Configuring your system for high availability

To recover from outages that might include planned events (such as maintenance and backups) and unplanned events (such as software failures, hardware failures, power failures, and disasters) you can configure an IBM® Watson IoT Platform - Message Gateway server to serve as a backup.

You might want to configure your system for high availability (HA) in case the primary server experiences a failure. If your server is configured to be highly available, the standby server automatically takes over as the new primary server if the original primary server fails. After the original primary is available again, it acts as the standby server.

Connecting a pair of servers for high availability

Servers are identified as

Primary: The server that is processing messages.
Standby: The backup server to which the primary server is replicated.

Configuring server parameters to support HA

To use the HA feature, you must enable high availability and assign a group name on both servers. You must consider the values that you want to assign to the following parameters before you configure a pair of servers for HA:

Group

Group is used to identify which server to pair with. The value must be the same on both servers. The maximum length of this value is 128 characters.

Startup mode

A node can be set in either auto-detect or stand-alone mode.

In auto-detect mode, two nodes must be started. The nodes automatically try to detect one another and establish an HA pair.
Use stand-alone mode only when you are starting a single node. Stand-alone mode is used to bring up a single node with the intention to later bring up another node that synchronizes with the first node and creates an HA pair.

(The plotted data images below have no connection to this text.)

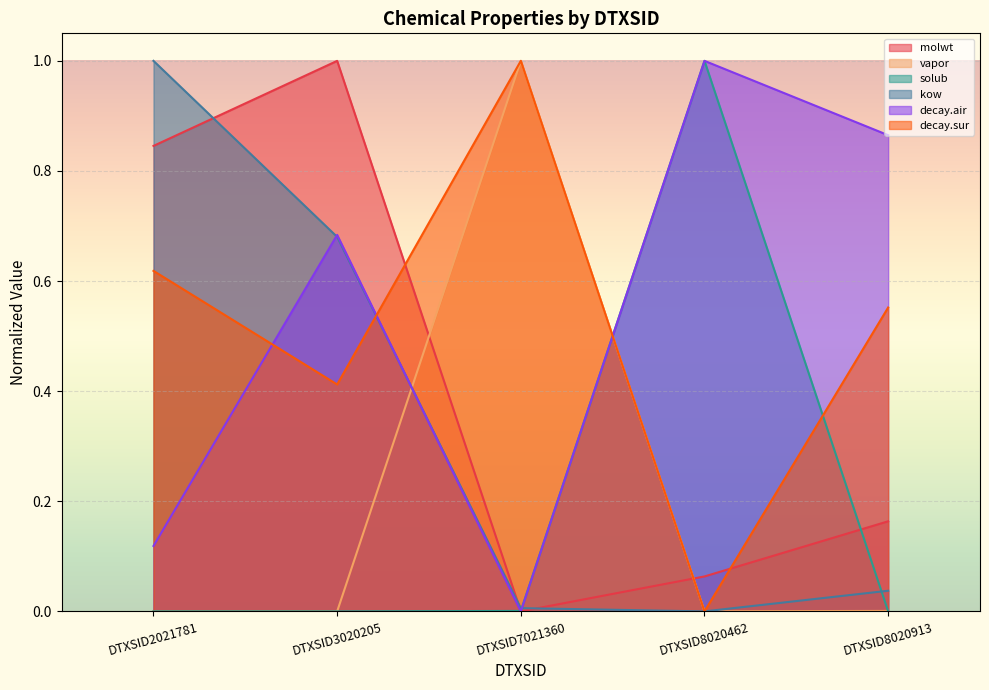

Rank the series by their maximum value, from highest to lowest.

molwt, vapor, solub, kow, decay.air, decay.sur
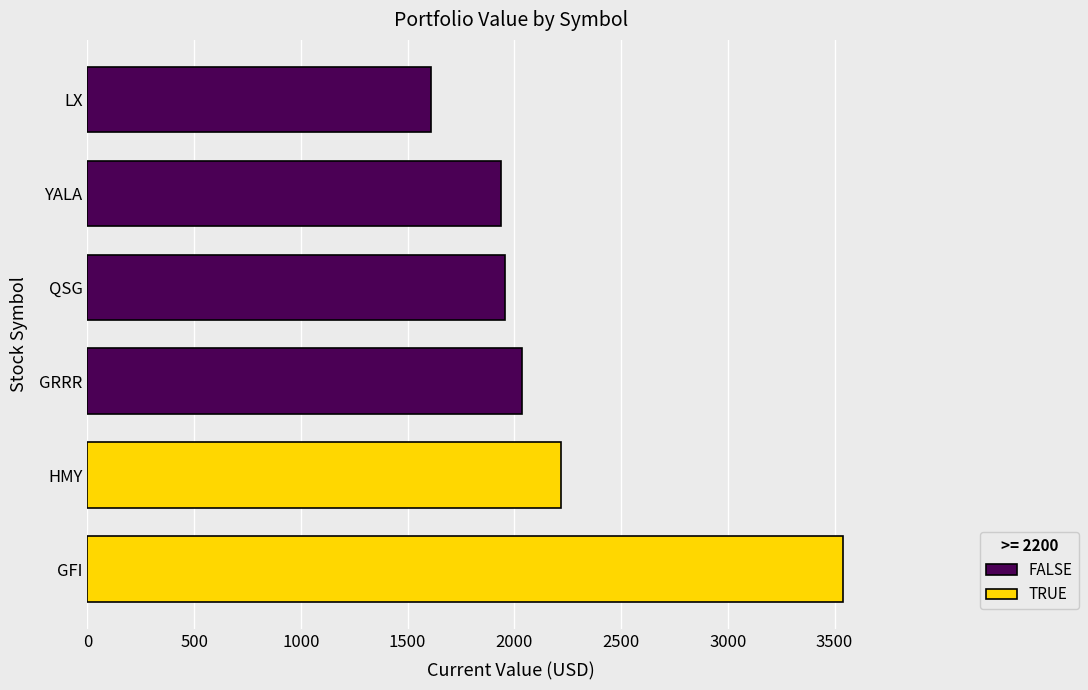

How many data points does each series have?

6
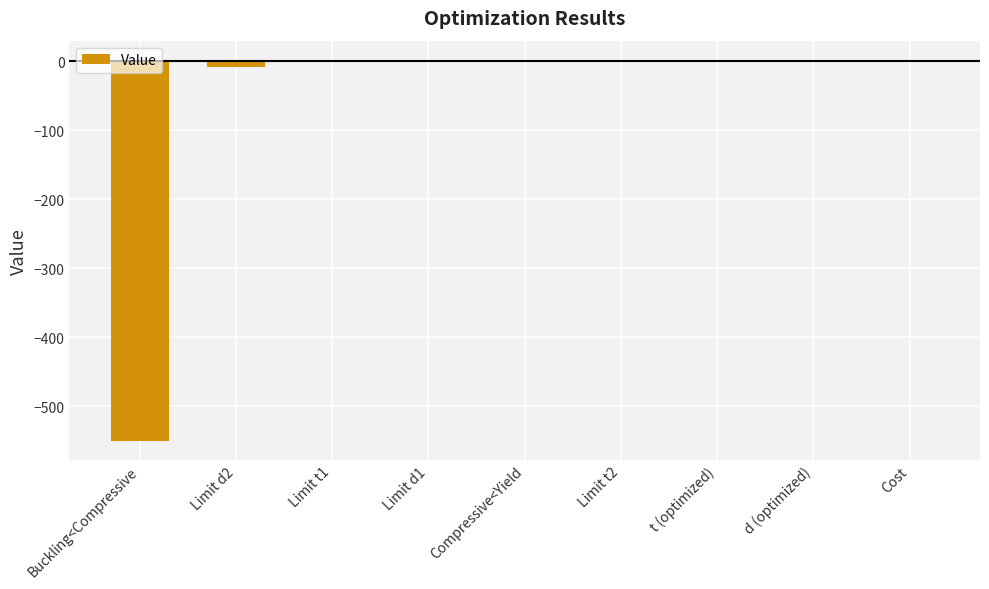

Where is the data nearest to the value -273?

Limit d2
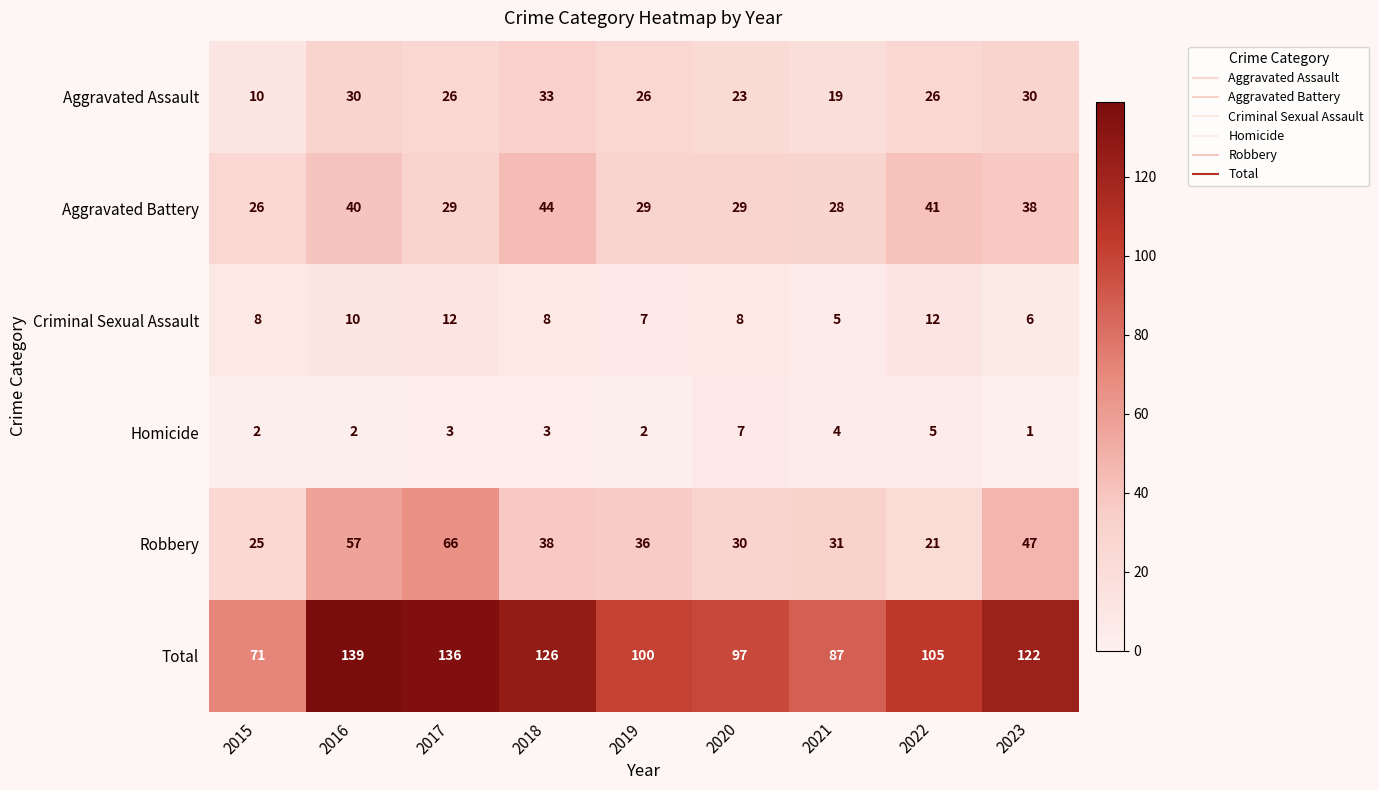

The Aggravated Battery series shows 57 at 2016. True or false?

False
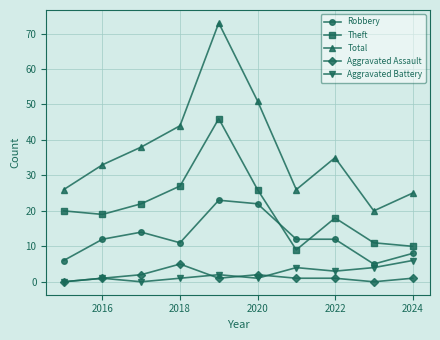

Which series has the largest range (max minus min)?

Total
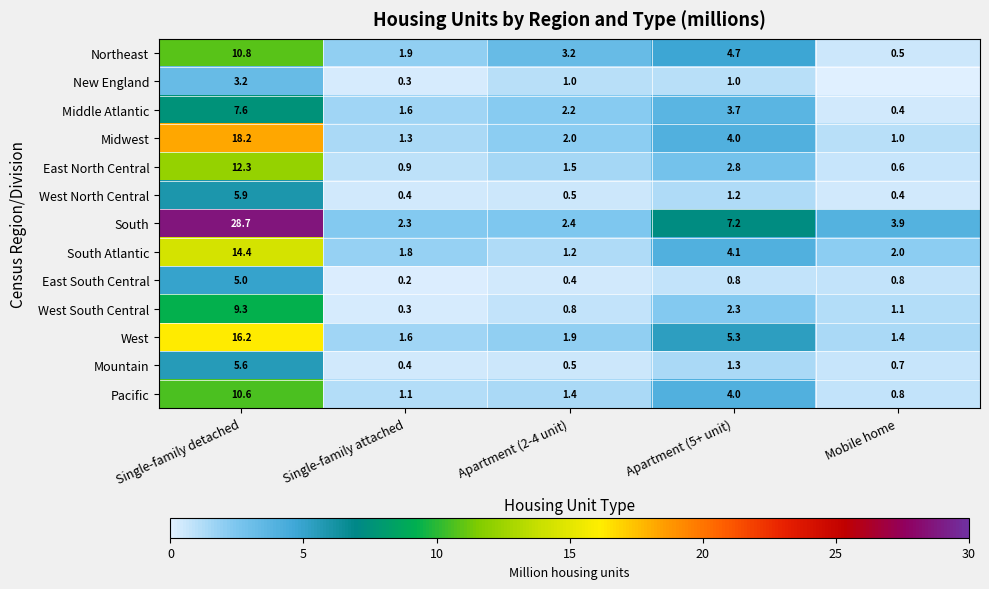

At which category is the sum across all series the highest?

Single-family detached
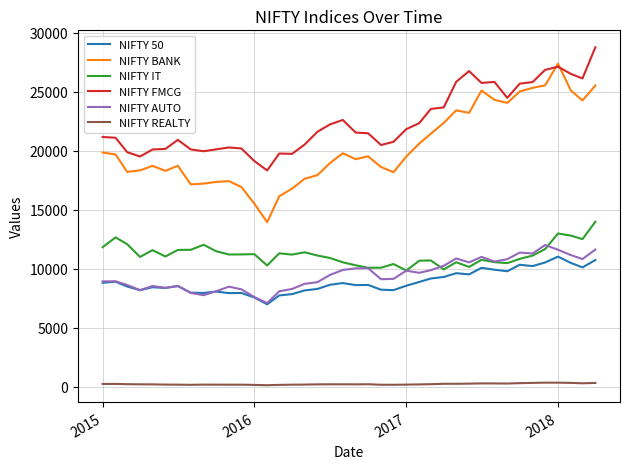

Which series has the largest range (max minus min)?

NIFTY BANK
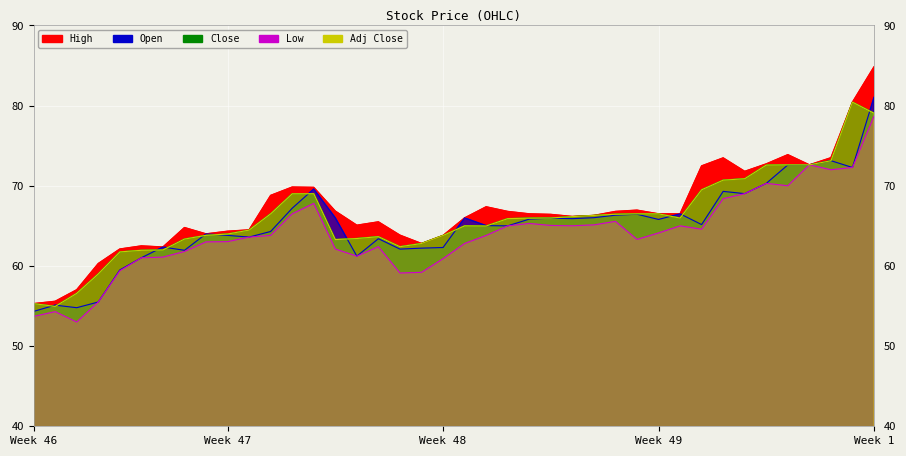

True or false: Low and Close intersect in this chart.

False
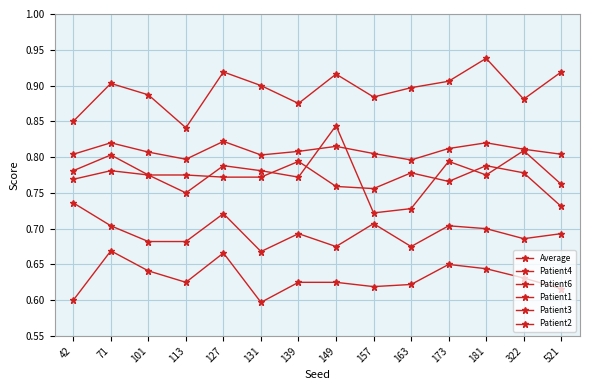

How many interior local peaks does the Average series have?

4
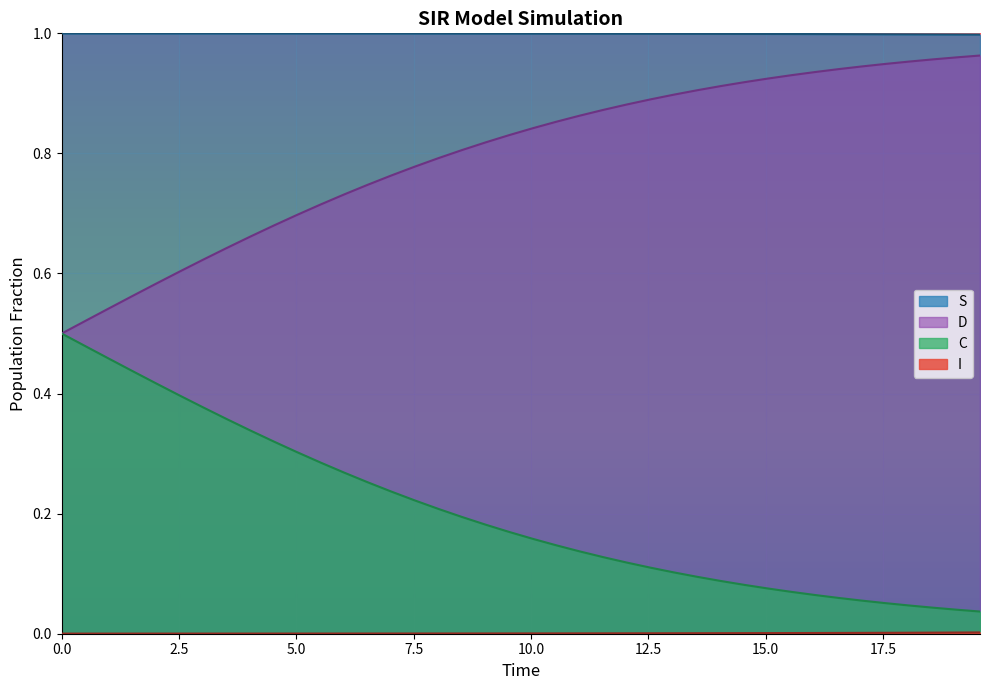

Which series has the largest total across all categories?

S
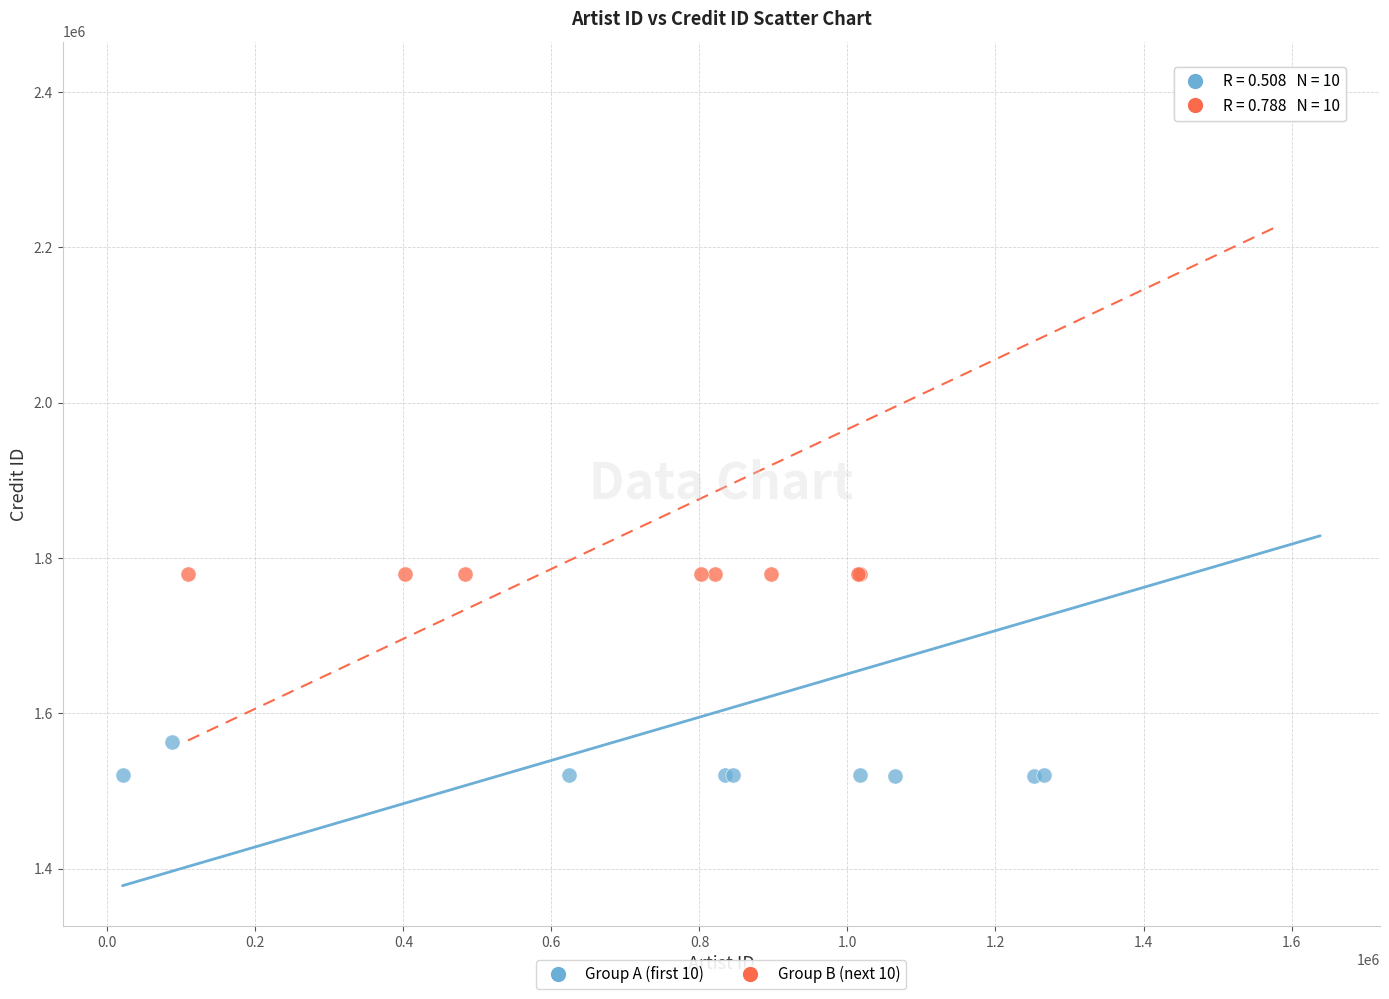

Which series contains the lowest Y value?

Group A (first 10)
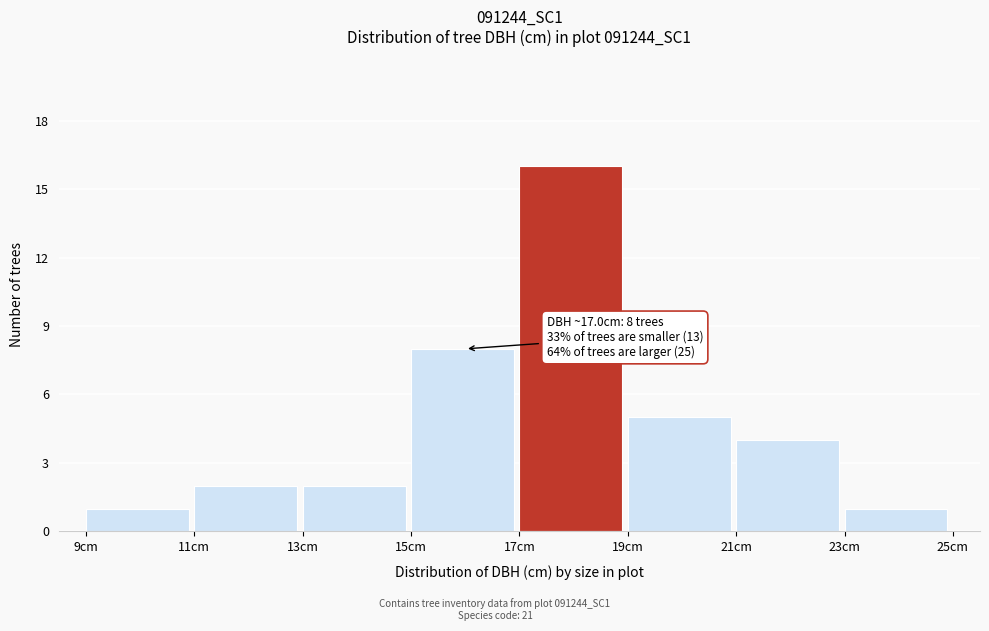

Which range on the x-axis has the tallest bar?

17 to 19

Local Discovery Address, Local Replication Address and Remote Discovery Address

In an HA environment, you must have two network interfaces for each server - a replication interface and a discovery interface.

The remote discovery address is the IP address of the discovery interface on the remote node in the HA pair.

The local discovery and local replication addresses are the IP addresses of the discovery and replication interfaces of the local node.

You can choose the IP addresses that you assign to these interfaces, providing that the following criteria are met:

The IP addresses that are assigned to the discovery interface on server A and server B are on the same subnet (for example, subnet 1).
The IP addresses that are assigned to the replication interface on server A and server B are on the same subnet (for example, subnet 2).
Subnet 1 and subnet 2 are not the same.

For example, you can configure the discovery and replication interfaces for server A and server B in the following way:

server A: Discovery interface: 192.0.20.10/24; Replication interface: 192.0.30.11/24
server B: Discovery interface: 192.0.20.20/24; Replication interface: 192.0.30.21/24

where 192.0.20 and 192.0.30 are subnets.

Timeouts: The discovery timeout is the amount of time, in seconds, within which a server that is started in auto-detect mode must connect to the other server in the HA pair. The valid range is 10 - 2147483647. The default is 600. If the connection is not made within that time, the server starts in maintenance mode.; The heartbeat timeout is the amount of time, in seconds, within which a server must determine whether the other server in the HA pair fails. The valid range is 1 - 2147483647. The default is 10. If the primary server does not receive a heartbeat from the standby server within this time, it continues to work as the primary server but the data synchronization process is stopped. If the standby server does not receive a heartbeat from the primary server within this time , the standby server becomes the primary server.

Clock synchronization and MaxMessageTimeToLive: Consider the value of the MaxMessageTimeToLive parameter on your messaging policies when you synchronize the clocks on the servers in the HA pair. This parameter specifies the maximum time that a put or published message can exist for in IBM Watson IoT Platform - Message Gateway. The smaller the value of this parameter is, the closer you need to synchronize the clocks on the HA pair. For example, if you set a MaxMessageTimeToLive value of 3600, which equates to 1 hour, you can synchronize the clocks on the HA pair to within 1 or 2 minutes of each other. If you set a MaxMessageTimeToLive value of 1, which equates to 1 second, synchronize the clocks on the HA pair to within 100 milliseconds. Use a network time protocol (NTP) server to keep the clocks synchronized.

After the servers are configured, you must stop and restart the IBM Watson IoT Platform - Message Gateway server.